[Requirement a]:
Copy out the forum thread about maximizing the Qlikview window word for word, in full.

[Text section]:

---*---

I think I may have inserted your solution incorrectly the first time. It still isn't going through but the reason is narrowed down to the line:

ActiveDocument.ActiveWindow.WindowState = WindowStateMaximized

The reason I say this is because the error is:

Object doesn't support this property or method: 'ActiveDocument.ActiveWindow'

Is there any other method I can try?


----------



## TheOutcaste (Mar 19, 2009)

You'd have to track down the reference for the Qlikview program to see what methods it does support. It may not have a way to maximize the window, or it may be as simple as just ActiveDocument.Maximize, or there may be a variable you can set using ActiveDocument.Variables("VariableName").SetContent.

I haven't found a reference, just snippets of code.

One thought, if you maximize the window before closing the program, does it open maximized the next time?
If not, does it save it's size and position? If it does, you can size the window to fill the screen, but not actually maximize it, that might work.


----------



## shanejvv (Jan 17, 2011)

Hello Outcaste,

Sorry for the HUGE delay in reply but I just wanted to thank you for your advice which sent me on the right path to getting my scrip to execute properly with the shell.sendkeys command. 

The fix was to place the document with the script on a PC that we use to display stats where the Administrator account is always logged in. I VNC in to make any necessary changes but because there's a GUI running behind the slideshow that the PC displays, it works 100%. 

I export the image to a different file location on the network and it's been working fine.

Thanks once again,
Shane


----------

---*---

[Requirement b]:
Give only the number of lines in the entries that contain the word "such", counting matches in the same case only.

[Entries excerpted from a collection]
---*---

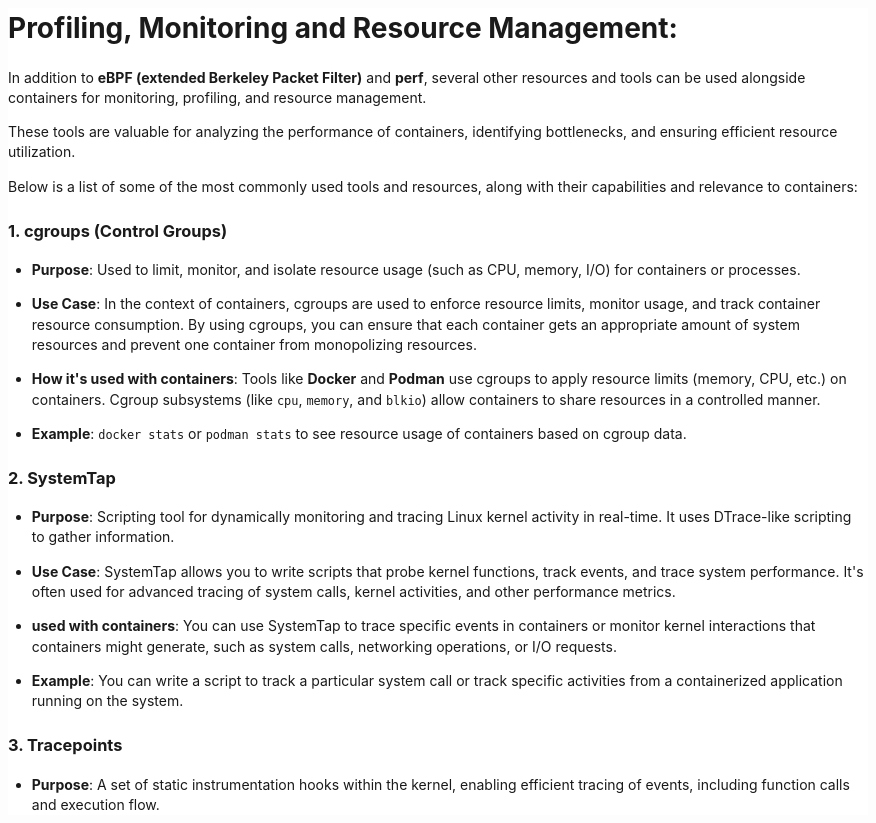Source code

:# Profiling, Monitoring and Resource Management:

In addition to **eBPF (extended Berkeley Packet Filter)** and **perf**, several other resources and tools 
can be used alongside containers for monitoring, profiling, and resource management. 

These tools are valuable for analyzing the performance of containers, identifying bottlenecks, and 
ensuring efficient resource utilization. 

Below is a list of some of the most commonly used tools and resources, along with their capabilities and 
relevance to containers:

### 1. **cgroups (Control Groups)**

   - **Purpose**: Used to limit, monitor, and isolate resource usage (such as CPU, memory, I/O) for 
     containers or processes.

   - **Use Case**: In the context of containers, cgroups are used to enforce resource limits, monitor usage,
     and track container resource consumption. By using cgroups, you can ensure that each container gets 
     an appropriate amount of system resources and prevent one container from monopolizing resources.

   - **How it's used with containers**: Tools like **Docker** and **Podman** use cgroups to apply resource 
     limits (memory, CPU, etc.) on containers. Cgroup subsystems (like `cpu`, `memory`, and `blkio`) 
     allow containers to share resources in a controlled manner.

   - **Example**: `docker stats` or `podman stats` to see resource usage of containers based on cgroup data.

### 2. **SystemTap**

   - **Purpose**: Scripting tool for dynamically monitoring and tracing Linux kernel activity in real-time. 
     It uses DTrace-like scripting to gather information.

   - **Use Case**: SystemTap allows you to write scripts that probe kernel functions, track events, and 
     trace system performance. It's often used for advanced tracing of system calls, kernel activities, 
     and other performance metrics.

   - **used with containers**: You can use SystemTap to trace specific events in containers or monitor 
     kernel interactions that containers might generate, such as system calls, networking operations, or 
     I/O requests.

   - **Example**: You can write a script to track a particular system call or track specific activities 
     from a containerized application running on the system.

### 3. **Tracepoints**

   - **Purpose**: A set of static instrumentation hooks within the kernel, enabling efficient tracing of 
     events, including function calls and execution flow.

---*---

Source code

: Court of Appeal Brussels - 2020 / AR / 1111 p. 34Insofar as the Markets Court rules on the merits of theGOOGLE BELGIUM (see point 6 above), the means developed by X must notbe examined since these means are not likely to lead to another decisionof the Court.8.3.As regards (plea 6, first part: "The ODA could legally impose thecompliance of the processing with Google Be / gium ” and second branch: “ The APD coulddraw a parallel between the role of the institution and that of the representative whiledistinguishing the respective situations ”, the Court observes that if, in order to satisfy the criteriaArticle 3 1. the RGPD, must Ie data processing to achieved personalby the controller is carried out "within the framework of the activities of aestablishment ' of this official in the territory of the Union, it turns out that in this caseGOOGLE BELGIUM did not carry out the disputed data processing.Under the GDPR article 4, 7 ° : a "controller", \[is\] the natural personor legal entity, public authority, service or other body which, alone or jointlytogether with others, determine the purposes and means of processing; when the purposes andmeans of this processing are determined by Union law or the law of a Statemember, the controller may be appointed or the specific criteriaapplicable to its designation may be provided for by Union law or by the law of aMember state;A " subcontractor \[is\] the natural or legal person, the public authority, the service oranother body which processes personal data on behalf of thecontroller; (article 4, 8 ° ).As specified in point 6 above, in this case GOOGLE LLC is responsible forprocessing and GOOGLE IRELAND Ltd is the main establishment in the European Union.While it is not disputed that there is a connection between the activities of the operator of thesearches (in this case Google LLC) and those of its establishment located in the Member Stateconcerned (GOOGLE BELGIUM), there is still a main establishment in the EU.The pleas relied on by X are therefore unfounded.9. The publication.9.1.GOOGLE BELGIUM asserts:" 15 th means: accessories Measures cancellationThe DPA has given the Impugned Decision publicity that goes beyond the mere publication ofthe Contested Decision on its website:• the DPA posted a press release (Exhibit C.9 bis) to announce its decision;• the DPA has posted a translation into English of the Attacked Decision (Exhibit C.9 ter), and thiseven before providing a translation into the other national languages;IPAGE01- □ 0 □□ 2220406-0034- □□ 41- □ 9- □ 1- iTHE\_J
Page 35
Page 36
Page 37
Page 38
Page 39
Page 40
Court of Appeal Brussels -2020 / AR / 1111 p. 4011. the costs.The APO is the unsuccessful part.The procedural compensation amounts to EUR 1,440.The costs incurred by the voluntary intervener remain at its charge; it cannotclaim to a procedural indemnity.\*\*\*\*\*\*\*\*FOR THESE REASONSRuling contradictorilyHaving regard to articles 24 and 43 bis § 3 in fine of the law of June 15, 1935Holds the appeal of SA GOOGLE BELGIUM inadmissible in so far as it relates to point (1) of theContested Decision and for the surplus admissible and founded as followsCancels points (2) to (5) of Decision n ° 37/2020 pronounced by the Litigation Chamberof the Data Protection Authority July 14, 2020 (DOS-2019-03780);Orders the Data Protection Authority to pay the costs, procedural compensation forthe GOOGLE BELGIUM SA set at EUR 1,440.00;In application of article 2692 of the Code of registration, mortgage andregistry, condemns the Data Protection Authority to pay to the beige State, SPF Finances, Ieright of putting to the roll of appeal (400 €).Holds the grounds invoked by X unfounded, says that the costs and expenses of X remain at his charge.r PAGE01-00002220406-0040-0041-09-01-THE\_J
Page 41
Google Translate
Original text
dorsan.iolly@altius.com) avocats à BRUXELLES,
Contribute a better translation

---*---

[Final answer a]:
I think I may have inserted your solution incorrectly the first time. It still isn't going through but the reason is narrowed down to the line:

ActiveDocument.ActiveWindow.WindowState = WindowStateMaximized

The reason I say this is because the error is:

Object doesn't support this property or method: 'ActiveDocument.ActiveWindow'

Is there any other method I can try?


----------



## TheOutcaste (Mar 19, 2009)

You'd have to track down the reference for the Qlikview program to see what methods it does support. It may not have a way to maximize the window, or it may be as simple as just ActiveDocument.Maximize, or there may be a variable you can set using ActiveDocument.Variables("VariableName").SetContent.

I haven't found a reference, just snippets of code.

One thought, if you maximize the window before closing the program, does it open maximized the next time?
If not, does it save it's size and position? If it does, you can size the window to fill the screen, but not actually maximize it, that might work.


----------



## shanejvv (Jan 17, 2011)

Hello Outcaste,

Sorry for the HUGE delay in reply but I just wanted to thank you for your advice which sent me on the right path to getting my scrip to execute properly with the shell.sendkeys command. 

The fix was to place the document with the script on a PC that we use to display stats where the Administrator account is always logged in. I VNC in to make any necessary changes but because there's a GUI running behind the slideshow that the PC displays, it works 100%. 

I export the image to a different file location on the network and it's been working fine.

Thanks once again,
Shane


----------

[Final answer b]:
2